An academic from the University of Glasgow has been elected to one of Europe’s foremost senior research bodies, the Academia Europaea (Academy of Europe).

Professor Lorna M Hughes was elected on the strength of her worldwide reputation in the field of Digital Humanities. She is a pioneer in applying new digital techniques to the study of human history and experience, and the first person to hold multiple national Professorships in Digital Humanities.

Professor Hughes is based in the School of Humanities | Sgoil nan Daonnachdan, College of Arts. Her recent research grants include an AHRC-Irish Research Council award on advanced approaches to digital imaging, and she teaches on the Information Studies MsC Programmes in Information Management and Preservation, and Museum Studies.

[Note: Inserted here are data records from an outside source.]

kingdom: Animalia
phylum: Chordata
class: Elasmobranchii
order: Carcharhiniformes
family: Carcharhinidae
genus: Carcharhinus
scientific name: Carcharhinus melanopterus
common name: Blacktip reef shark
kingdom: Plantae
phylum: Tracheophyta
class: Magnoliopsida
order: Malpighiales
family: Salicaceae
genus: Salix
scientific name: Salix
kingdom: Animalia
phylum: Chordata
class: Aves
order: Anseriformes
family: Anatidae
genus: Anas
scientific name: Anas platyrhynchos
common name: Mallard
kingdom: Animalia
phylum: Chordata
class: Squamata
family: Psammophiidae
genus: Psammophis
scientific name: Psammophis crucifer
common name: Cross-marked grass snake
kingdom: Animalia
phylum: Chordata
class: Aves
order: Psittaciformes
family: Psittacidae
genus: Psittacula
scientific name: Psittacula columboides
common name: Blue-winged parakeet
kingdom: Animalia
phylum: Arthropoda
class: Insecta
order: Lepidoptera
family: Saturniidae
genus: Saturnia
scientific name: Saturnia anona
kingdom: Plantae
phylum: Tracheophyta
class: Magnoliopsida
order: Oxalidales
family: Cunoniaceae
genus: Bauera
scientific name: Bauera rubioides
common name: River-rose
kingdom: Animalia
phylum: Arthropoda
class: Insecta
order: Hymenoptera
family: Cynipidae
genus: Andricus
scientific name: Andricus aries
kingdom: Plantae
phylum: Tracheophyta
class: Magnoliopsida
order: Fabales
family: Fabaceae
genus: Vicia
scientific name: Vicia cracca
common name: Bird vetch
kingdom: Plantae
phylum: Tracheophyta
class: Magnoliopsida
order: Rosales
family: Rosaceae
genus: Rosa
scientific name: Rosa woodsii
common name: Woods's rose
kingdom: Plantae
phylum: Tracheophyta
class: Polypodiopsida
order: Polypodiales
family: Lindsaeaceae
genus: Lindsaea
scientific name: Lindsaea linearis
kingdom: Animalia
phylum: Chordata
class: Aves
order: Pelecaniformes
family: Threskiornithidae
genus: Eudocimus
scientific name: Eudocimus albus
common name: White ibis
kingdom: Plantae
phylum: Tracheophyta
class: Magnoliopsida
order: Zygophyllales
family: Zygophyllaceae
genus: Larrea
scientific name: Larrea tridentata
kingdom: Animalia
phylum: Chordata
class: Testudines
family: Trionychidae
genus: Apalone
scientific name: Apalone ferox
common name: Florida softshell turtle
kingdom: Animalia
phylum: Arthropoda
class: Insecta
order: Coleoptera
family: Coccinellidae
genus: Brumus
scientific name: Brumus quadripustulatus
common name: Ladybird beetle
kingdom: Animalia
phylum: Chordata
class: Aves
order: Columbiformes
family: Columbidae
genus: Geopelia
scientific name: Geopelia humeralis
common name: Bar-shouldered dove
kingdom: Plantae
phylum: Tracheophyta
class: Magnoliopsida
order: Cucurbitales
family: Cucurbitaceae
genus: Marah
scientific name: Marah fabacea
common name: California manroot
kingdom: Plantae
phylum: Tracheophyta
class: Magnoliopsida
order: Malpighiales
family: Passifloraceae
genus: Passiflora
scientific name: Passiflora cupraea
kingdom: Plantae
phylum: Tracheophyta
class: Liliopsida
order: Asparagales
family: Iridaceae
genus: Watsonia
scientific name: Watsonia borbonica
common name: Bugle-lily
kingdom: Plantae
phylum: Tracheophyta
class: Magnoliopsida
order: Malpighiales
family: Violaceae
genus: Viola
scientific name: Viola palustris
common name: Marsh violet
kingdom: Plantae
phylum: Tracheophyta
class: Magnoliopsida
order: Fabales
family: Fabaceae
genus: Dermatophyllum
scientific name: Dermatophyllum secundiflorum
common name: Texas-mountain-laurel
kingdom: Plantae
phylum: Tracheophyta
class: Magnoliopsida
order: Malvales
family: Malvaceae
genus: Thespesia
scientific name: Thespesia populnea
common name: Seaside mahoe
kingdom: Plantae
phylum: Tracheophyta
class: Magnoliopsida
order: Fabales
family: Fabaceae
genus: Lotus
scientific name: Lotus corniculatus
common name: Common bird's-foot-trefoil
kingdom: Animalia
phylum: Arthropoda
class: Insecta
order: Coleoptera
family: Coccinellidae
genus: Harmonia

A photo of Professor Loran M Hughes

Professor Hughes said: “This is a great honour and I am pleased to be able to continue to promote close collaboration between Glasgow and Europe, given that Glasgow is an ancient European university. I am grateful to be part of a vibrant digital humanities research community at the University of Glasgow, the institution in the UK which has done the most to establish this field, thanks in part to its matchless museum, archive and special collections which are the basis of so much digital creativity”.

Academia Europaea is a pan-European academy of science, humanities and letters with a membership of more than 4,000 European eminent scholars working across the world, including over 70 Nobel prizewinners. Invitation to the Academy is a rigorous peer-reviewed process with all candidates recognised as foremost academics in their field.

Professor Hughes’s election reinforces the University of Glasgow’s outstanding reputation in Digital Humanities, in which Glasgow has been a world leader since the establishment of the field. Its elected members aim to promote learning, education and research and the Academy encourages interdisciplinary and international research in all areas, but particularly in relation to European issues.